Material for the task:
+++
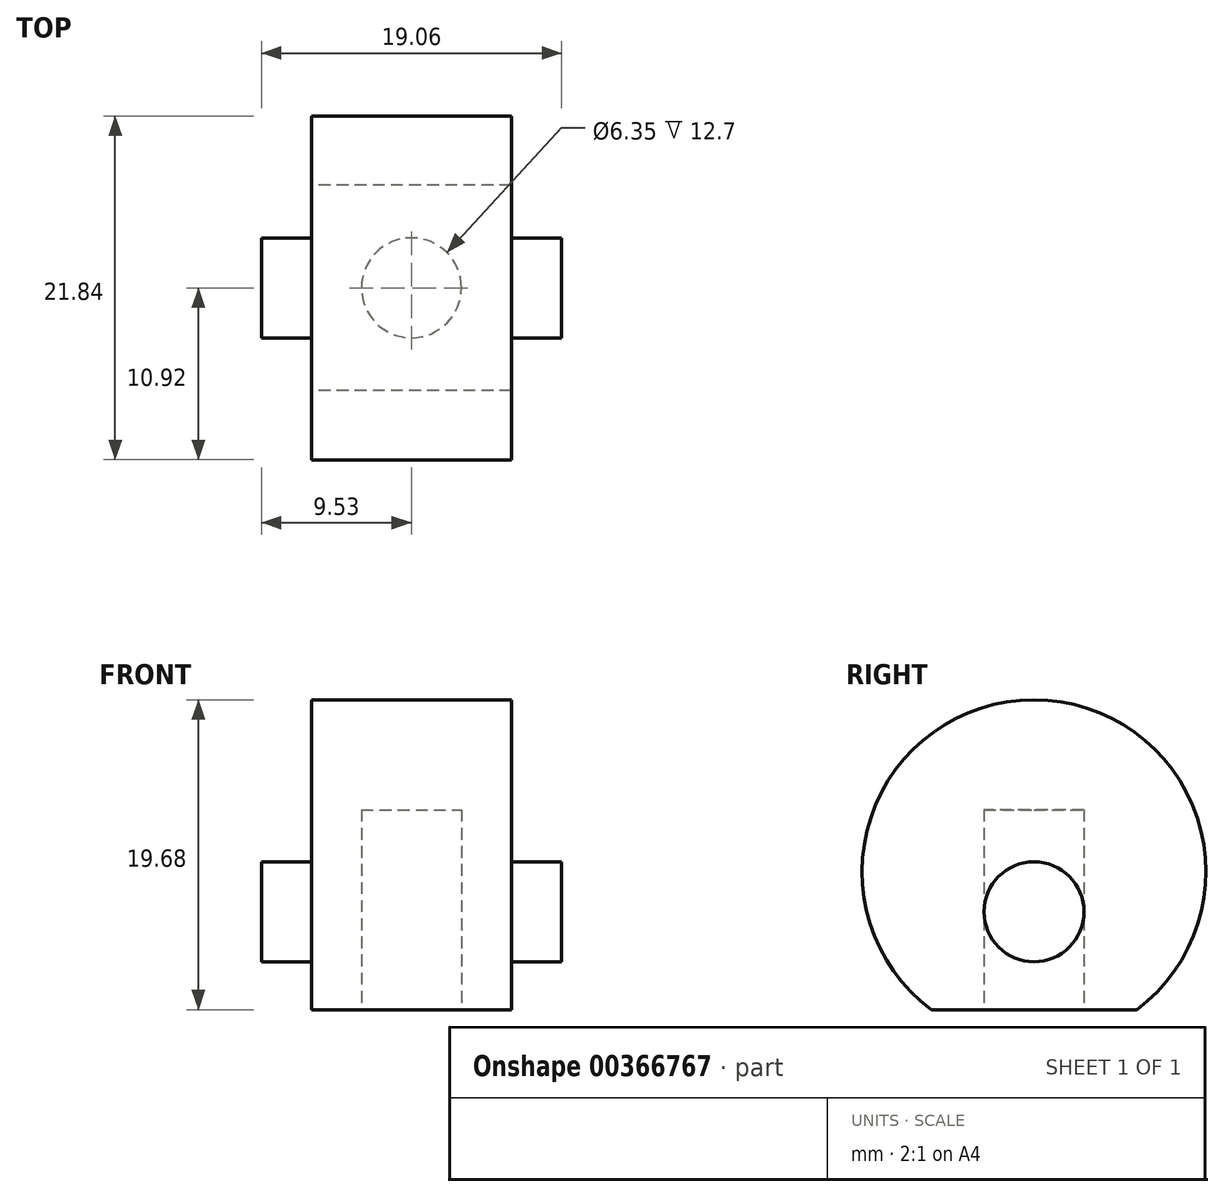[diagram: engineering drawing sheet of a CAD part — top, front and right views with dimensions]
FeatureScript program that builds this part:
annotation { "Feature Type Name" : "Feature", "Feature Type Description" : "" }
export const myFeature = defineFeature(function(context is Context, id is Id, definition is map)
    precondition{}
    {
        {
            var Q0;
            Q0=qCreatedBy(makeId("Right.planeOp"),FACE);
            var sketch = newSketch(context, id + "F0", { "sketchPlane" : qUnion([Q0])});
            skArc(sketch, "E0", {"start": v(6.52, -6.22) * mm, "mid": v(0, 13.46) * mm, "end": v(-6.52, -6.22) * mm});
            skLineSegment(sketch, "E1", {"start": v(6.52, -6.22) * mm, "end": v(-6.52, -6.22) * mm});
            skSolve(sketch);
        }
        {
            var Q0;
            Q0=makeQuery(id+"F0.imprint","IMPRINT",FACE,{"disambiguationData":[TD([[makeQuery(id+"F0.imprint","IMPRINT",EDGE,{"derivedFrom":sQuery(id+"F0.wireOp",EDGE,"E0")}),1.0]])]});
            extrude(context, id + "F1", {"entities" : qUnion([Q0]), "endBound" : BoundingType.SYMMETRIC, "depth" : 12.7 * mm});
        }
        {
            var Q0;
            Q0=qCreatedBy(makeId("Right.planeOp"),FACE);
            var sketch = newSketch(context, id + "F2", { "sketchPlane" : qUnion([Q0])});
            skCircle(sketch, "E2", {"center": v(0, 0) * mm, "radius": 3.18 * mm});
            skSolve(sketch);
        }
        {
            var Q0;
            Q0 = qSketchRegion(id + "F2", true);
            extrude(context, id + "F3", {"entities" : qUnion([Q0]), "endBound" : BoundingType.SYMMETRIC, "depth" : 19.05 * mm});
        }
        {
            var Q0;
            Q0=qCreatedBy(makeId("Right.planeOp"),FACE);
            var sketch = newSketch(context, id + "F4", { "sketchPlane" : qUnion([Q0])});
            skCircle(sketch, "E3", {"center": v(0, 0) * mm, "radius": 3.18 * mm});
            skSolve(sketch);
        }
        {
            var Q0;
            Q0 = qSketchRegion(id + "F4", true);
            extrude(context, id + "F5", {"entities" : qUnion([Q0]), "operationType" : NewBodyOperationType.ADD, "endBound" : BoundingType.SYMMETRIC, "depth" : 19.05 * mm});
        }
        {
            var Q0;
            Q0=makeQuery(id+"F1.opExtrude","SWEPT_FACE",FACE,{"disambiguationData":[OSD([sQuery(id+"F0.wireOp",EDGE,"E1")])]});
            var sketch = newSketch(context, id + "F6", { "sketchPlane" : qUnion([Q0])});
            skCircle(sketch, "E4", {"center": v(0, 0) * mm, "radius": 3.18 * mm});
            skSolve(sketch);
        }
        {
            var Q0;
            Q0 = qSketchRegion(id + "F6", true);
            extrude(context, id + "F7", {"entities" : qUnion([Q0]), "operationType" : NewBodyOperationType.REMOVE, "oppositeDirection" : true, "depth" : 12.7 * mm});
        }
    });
+++
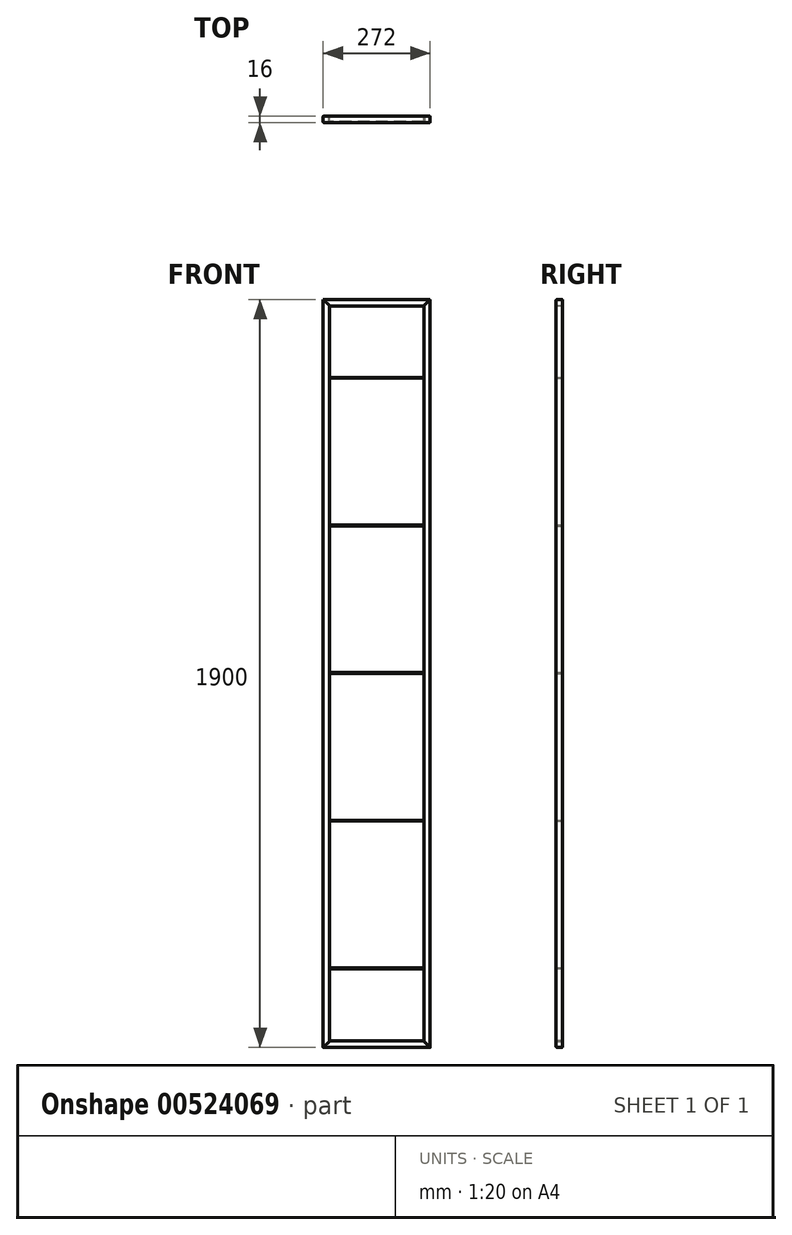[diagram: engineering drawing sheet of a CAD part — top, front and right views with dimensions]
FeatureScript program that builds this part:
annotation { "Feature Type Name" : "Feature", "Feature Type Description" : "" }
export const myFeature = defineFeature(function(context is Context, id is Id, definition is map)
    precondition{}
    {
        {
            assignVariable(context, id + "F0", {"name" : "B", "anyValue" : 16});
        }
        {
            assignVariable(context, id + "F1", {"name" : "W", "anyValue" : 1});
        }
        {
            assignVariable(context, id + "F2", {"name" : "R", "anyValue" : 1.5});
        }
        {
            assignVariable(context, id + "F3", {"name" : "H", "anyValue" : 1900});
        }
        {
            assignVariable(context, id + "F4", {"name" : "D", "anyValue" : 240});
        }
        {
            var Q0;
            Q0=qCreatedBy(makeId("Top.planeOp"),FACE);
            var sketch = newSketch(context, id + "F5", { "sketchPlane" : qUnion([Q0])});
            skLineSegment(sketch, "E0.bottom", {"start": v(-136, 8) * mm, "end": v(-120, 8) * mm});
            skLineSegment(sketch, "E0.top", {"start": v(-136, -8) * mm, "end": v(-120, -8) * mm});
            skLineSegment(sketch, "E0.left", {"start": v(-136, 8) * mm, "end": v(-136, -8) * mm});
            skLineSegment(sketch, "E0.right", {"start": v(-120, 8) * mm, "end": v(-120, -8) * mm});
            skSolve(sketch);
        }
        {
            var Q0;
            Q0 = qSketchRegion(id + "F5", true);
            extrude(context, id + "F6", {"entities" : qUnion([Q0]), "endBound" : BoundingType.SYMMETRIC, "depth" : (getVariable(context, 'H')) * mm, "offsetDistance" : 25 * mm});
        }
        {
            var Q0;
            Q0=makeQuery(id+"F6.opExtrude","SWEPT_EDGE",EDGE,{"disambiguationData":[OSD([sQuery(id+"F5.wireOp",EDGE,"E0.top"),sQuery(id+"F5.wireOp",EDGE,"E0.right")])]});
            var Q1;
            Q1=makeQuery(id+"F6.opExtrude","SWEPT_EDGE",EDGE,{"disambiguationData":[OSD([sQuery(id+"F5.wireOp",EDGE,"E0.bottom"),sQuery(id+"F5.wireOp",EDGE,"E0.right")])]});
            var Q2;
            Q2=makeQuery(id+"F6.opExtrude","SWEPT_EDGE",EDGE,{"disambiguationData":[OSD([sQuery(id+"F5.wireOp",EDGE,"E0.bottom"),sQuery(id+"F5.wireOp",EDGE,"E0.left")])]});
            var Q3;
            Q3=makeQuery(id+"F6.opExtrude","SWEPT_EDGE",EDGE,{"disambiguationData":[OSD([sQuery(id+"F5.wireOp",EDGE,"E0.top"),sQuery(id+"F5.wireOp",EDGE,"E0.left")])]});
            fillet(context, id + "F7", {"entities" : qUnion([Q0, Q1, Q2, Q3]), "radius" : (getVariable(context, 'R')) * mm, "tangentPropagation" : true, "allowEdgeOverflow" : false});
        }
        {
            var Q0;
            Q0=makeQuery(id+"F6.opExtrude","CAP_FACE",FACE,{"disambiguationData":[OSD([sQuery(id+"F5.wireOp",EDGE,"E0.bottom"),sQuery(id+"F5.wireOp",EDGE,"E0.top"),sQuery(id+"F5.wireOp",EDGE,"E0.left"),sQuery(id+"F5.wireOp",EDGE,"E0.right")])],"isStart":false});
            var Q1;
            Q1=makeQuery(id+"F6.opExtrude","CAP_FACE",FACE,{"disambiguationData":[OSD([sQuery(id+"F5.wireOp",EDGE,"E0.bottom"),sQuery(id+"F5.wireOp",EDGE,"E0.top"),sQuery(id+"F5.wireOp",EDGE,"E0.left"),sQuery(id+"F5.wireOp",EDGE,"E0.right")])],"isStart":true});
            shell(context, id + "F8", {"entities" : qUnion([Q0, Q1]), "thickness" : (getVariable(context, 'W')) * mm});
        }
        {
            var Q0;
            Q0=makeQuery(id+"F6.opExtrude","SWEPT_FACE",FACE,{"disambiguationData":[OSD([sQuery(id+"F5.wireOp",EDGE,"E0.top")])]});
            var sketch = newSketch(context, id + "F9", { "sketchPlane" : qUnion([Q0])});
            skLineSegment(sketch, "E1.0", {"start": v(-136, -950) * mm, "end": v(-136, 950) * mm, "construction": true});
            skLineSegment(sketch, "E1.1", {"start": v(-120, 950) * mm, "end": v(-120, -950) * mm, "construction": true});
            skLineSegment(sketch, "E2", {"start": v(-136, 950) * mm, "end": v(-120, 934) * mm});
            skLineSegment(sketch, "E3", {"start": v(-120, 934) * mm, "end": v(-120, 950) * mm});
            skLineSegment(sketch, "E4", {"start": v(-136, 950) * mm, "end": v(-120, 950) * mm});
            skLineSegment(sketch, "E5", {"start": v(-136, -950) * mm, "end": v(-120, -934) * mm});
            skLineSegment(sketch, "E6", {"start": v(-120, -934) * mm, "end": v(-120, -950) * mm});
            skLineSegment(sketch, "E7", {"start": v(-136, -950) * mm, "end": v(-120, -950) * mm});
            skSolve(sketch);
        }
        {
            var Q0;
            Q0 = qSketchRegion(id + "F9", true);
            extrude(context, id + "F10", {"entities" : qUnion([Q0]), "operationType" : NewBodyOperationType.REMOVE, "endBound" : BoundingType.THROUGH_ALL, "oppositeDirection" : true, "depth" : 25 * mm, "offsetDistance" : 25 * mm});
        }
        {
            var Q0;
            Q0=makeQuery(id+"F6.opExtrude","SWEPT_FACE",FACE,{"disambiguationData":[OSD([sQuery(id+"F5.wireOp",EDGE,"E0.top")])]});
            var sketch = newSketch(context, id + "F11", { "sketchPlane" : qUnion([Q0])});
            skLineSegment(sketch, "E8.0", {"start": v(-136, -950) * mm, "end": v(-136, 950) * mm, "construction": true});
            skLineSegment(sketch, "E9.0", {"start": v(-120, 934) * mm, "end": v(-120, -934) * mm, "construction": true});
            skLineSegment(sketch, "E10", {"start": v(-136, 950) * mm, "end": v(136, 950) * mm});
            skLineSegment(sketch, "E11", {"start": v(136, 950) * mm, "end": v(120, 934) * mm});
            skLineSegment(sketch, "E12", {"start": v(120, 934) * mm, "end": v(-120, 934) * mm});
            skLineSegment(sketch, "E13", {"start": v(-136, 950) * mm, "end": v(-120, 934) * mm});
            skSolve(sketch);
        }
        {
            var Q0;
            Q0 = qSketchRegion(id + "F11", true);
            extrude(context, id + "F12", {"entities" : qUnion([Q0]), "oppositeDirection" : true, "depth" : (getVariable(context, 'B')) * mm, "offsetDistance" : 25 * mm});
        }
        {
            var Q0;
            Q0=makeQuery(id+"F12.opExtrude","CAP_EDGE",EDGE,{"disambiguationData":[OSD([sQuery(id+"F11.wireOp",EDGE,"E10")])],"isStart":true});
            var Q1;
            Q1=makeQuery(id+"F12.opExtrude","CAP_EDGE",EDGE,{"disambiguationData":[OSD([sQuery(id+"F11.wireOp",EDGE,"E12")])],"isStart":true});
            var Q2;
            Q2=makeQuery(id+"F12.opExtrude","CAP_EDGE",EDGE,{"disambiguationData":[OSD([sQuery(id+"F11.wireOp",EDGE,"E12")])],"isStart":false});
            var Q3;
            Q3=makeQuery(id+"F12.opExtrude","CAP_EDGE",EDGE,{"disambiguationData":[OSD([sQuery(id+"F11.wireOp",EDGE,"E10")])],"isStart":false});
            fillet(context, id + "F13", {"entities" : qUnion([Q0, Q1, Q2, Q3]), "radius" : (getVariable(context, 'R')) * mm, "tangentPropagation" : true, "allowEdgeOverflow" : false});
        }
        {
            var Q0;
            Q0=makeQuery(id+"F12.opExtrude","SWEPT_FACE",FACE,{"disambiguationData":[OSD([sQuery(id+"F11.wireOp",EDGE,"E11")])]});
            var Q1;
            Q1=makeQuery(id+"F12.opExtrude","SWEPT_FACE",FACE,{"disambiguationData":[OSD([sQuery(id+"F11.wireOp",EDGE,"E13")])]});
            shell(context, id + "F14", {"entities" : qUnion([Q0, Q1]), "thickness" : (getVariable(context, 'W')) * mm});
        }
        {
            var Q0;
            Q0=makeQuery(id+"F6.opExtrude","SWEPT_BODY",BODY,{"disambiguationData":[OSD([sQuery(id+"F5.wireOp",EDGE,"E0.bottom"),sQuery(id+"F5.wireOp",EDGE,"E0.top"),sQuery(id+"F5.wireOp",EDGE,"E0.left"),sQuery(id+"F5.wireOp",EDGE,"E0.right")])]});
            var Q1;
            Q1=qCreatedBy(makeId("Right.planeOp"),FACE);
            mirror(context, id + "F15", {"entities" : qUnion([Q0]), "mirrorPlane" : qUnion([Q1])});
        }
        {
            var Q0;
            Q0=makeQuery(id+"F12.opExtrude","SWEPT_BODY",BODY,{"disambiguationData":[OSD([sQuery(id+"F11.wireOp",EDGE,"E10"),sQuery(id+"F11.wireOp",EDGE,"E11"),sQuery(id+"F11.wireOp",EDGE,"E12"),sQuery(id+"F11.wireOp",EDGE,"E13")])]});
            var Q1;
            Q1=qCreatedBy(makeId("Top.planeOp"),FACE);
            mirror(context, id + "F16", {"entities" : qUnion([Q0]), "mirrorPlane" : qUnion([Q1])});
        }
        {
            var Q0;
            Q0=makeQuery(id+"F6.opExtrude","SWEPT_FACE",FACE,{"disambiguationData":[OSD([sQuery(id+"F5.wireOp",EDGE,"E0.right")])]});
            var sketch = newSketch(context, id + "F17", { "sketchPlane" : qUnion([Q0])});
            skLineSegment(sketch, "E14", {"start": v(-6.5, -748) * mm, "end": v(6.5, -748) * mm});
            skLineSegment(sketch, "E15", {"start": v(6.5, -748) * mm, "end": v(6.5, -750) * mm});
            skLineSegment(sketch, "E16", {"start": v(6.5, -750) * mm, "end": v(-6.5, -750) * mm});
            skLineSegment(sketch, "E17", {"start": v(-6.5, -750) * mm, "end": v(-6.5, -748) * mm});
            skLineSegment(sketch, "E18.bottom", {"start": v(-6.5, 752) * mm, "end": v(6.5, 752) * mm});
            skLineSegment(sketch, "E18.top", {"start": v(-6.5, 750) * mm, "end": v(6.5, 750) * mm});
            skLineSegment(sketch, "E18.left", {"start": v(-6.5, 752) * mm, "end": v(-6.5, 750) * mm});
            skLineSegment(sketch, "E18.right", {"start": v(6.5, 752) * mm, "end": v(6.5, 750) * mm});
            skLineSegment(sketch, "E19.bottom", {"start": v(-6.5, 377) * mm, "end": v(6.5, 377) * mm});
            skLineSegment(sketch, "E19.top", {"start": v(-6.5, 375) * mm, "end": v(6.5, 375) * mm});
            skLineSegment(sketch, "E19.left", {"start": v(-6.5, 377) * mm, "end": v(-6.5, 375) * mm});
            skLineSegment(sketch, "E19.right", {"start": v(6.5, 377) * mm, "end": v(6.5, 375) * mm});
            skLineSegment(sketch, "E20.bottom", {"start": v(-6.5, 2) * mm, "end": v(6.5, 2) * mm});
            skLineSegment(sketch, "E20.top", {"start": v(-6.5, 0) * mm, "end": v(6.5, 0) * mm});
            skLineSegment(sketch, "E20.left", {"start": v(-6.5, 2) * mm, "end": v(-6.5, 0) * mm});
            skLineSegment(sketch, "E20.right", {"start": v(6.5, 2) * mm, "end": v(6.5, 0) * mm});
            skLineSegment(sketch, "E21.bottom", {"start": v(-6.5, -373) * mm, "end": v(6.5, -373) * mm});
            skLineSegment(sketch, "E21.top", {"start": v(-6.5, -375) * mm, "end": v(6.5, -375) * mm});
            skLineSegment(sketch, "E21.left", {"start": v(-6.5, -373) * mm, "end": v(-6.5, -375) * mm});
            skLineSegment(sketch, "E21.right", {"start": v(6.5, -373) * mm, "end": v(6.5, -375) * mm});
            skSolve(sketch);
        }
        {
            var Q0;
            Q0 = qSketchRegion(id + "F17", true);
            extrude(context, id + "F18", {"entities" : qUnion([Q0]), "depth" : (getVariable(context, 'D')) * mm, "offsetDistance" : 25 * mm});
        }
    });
+++
Challenge: Which of the lines above contain the string "shell"? Pick out and copy every such line, treating uppercase and lowercase letters as different.

Exercise answer:
            shell(context, id + "F8", {"entities" : qUnion([Q0, Q1]), "thickness" : (getVariable(context, 'W')) * mm});
            shell(context, id + "F14", {"entities" : qUnion([Q0, Q1]), "thickness" : (getVariable(context, 'W')) * mm});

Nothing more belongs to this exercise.